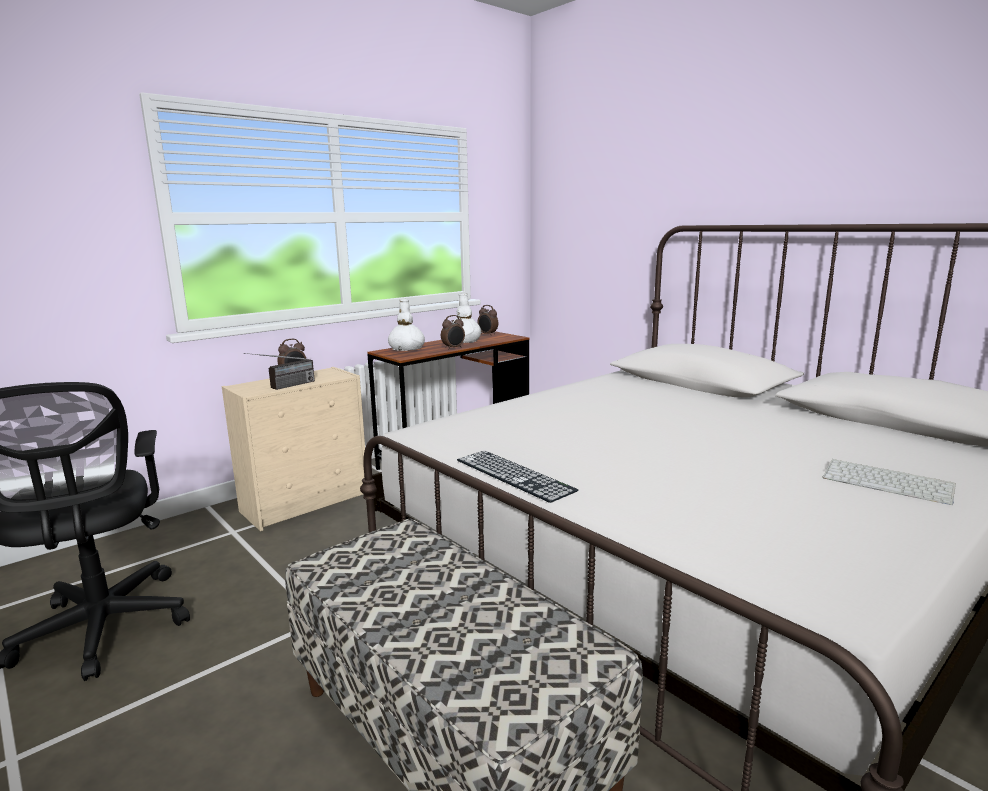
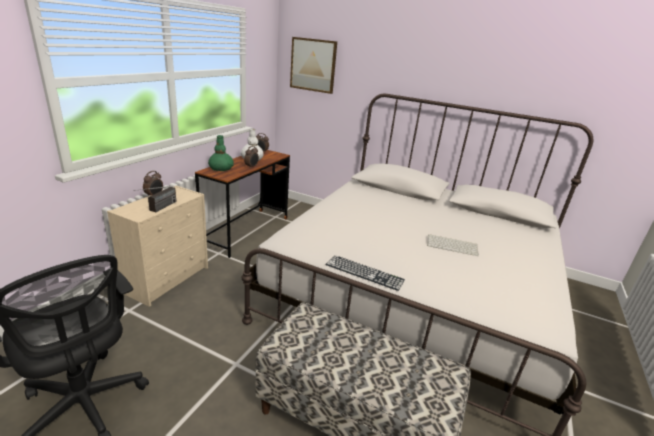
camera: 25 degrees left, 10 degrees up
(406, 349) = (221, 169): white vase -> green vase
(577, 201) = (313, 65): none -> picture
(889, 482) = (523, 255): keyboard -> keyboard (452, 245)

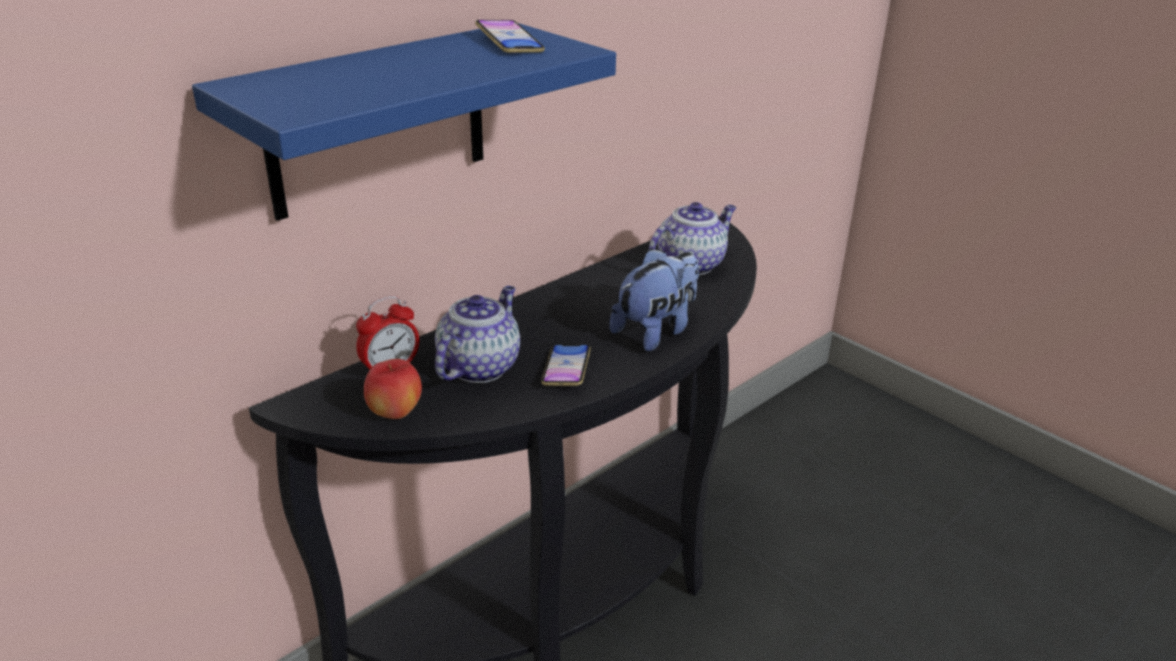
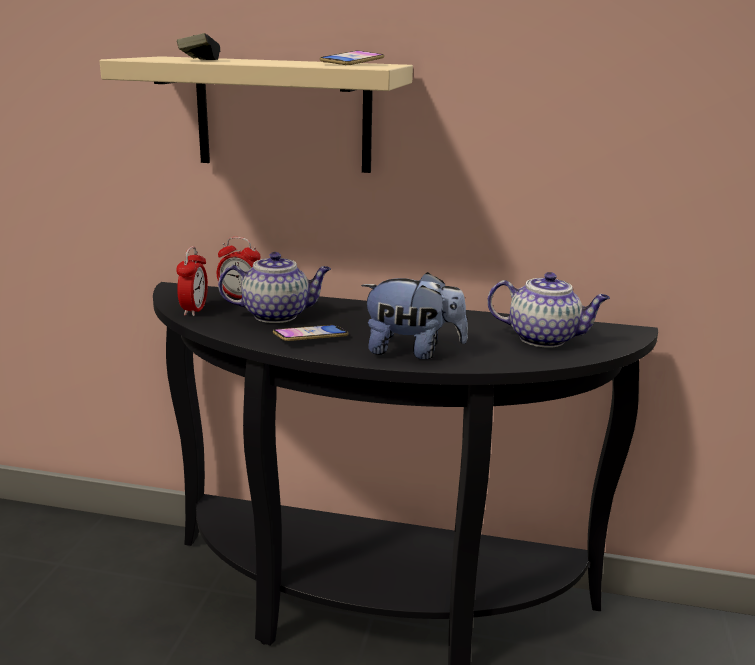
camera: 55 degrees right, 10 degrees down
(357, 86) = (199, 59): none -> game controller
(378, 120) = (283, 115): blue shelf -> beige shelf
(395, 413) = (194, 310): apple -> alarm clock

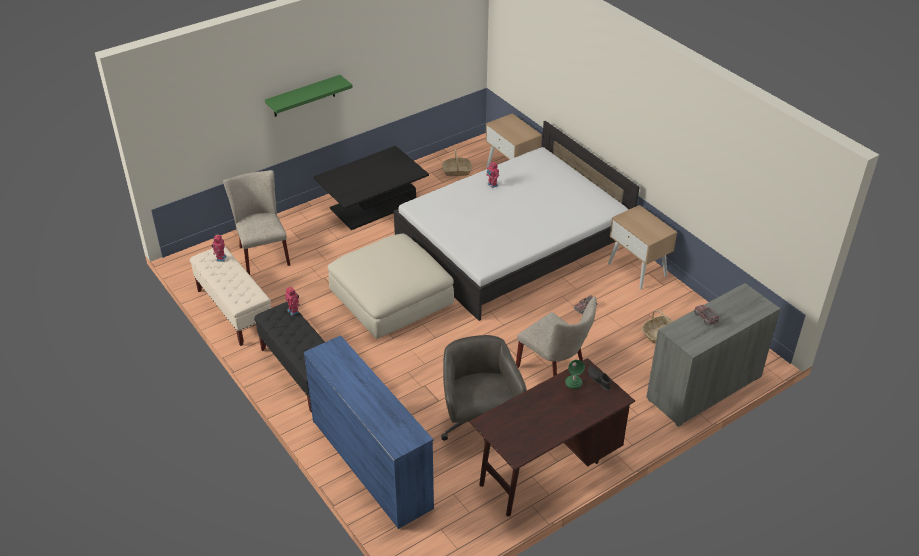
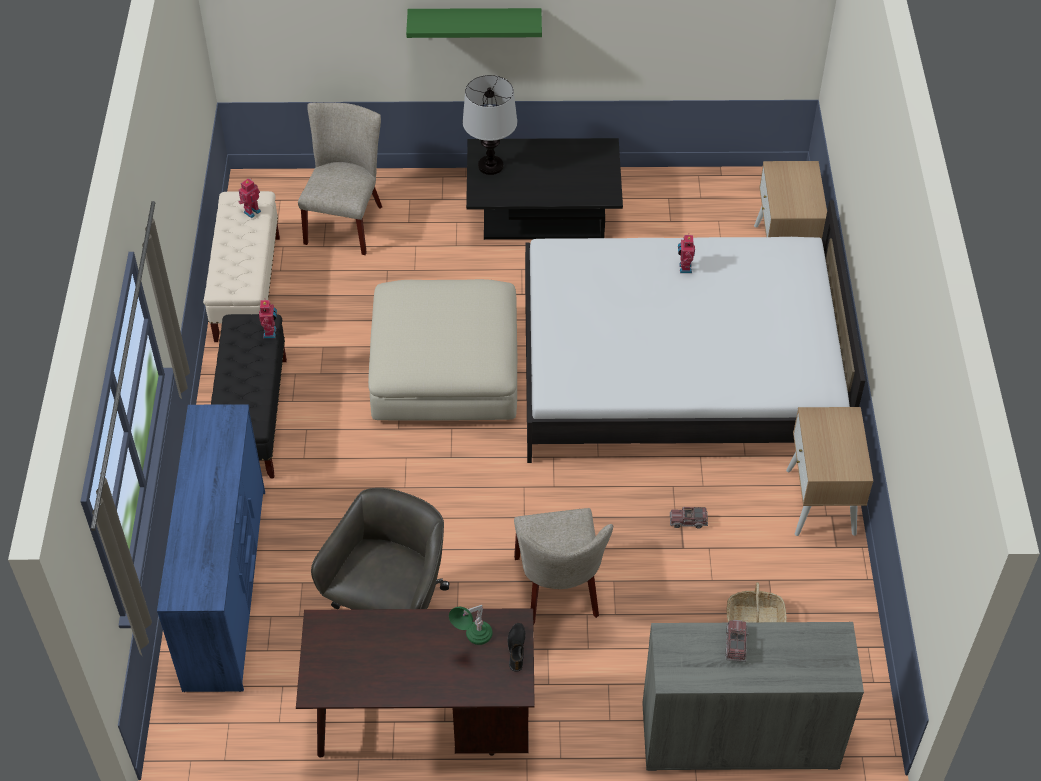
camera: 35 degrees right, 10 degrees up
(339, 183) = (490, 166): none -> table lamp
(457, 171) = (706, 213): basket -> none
○ ○ ○
◆ Task goal
Please output the lines of the records above from the one with "(406, 349) = (221, 169): white" through the last, exactly as they appear and with both ends included; skip any pictures and add nothing.

◆ Reply
(406, 349) = (221, 169): white vase -> green vase
(577, 201) = (313, 65): none -> picture
(889, 482) = (523, 255): keyboard -> keyboard (452, 245)

camera: 55 degrees right, 10 degrees down
(357, 86) = (199, 59): none -> game controller
(378, 120) = (283, 115): blue shelf -> beige shelf
(395, 413) = (194, 310): apple -> alarm clock

camera: 35 degrees right, 10 degrees up
(339, 183) = (490, 166): none -> table lamp
(457, 171) = (706, 213): basket -> none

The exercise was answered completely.